„Für 2005 schließe ich eine Koalition aus.“ G. Gysi

Zum Gysi-Interview im Tagesspiegel vom 18. Juni 2005
 

In seinem Interview vom 18.6. mit dem Tagesspiegel wartet Gysi mit folgender Neuigkeit auf, die in diametralem Gegensatz allem steht, was die Wahlalternative bisher zum Thema Koalitionen mit der SPD verkündet und ihren Wählern in NRW versprochen hat:

„Was bleibt von einer Gysi-Lafontaine-Partei, wenn die SPD nach links schwenkt?

Wenn die SPD das wirklich tut – und das hoffe ich – kann man später auch über eine Zusammenarbeit reden. Für 2005 schließe ich eine Koalition aus. Neoliberale Politik ist für uns nicht tolerierbar. In einer Linkspartei wird unsere Ost-Kompetenz bleiben. Und wir werden, was die Frage der sozialen Gerechtigkeit angeht, deutlich zuverlässiger sein als die SPD.“

Das bedeutet im Klartext, daß die „Gysi-Lafontaine-Partei“, wie sich die Wahlalternative inzwischen ohne Widerspruch von Herrn Gysi bezeichnen lassen muß, nach Ablauf einer nur sechsmonaten Anpassungsfrist die Beteiligung an einer SPD-geführten Bundesregierung in Aussicht stellt. Was die Bedingung „neoliberale Politik ist für uns nicht tolerierbar“ wert ist, beweist ja die Politik der Berliner Landesregierung, aus der Gysi – wie er im Interview berichtet – keineswegs aus Protest gegen die neoliberale Politik von Wowereit, sondern nur wegen seiner persönlichen Fehler ausgeschieden ist.

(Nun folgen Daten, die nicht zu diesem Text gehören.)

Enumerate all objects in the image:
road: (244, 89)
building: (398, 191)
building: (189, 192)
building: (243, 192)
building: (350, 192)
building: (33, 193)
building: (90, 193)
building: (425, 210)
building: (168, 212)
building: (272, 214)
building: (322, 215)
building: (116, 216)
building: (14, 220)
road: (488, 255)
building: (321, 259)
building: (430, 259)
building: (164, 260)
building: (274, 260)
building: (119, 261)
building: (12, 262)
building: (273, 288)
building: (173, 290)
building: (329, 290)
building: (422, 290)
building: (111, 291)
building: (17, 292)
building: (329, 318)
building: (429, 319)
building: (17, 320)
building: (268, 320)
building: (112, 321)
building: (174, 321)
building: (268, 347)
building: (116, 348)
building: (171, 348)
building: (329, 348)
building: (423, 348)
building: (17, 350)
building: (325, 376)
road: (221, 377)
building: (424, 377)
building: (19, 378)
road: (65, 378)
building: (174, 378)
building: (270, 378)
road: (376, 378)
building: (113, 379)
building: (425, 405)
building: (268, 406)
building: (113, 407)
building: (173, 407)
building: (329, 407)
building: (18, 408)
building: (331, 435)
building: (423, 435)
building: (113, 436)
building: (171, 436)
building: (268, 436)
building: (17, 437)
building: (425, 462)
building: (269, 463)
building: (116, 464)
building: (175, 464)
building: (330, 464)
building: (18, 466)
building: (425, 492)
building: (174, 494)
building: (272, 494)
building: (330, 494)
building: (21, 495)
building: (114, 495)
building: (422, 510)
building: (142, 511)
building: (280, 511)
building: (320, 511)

Damit ist auch klar, daß es bei den Protesten vieler WASG-Mitglieder gegen die Mitarbeit der PDS-Regierungsvertreter am Sozialabbau und an der Umsetzung von Hartz IV in Berlin und Mecklenburg keineswegs nur um landespolitische Probleme, sondern um die grundsätzliche Frage geht, ob das Nein zum Sozialabbau nur für den Wahlkampf gilt und in dem Augenblick vergessen ist, wo den auf dieser Grundlage gewählten Abgeordneten der „Gysi-Lafontaine-Partei“ eine Regierungsbeteiligung angeboten wird.

Gegen diese Art von Politik, die links blinkt, um dann rechts abzubiegen, ist die Wahlalternative gegründet worden. Diese Art von Politik, die Gysi hier ankündigt und die er in Berlin praktiziert hat, kennen die Menschen zur Genüge von der SPD und inzwischen eben auch von der PDS. Weil sie von dieser Art von Politik die Nase gestrichen voll haben, bleiben so viele Menschen bei Wahlen zuhause. Wenn die Wahlalternative Herrn Gysi auf diesem Weg folgen sollte, macht sie sich schlicht und einfach überflüssig. Das können Müntefering und eine „nach links geschwenkte SPD“ viel besser.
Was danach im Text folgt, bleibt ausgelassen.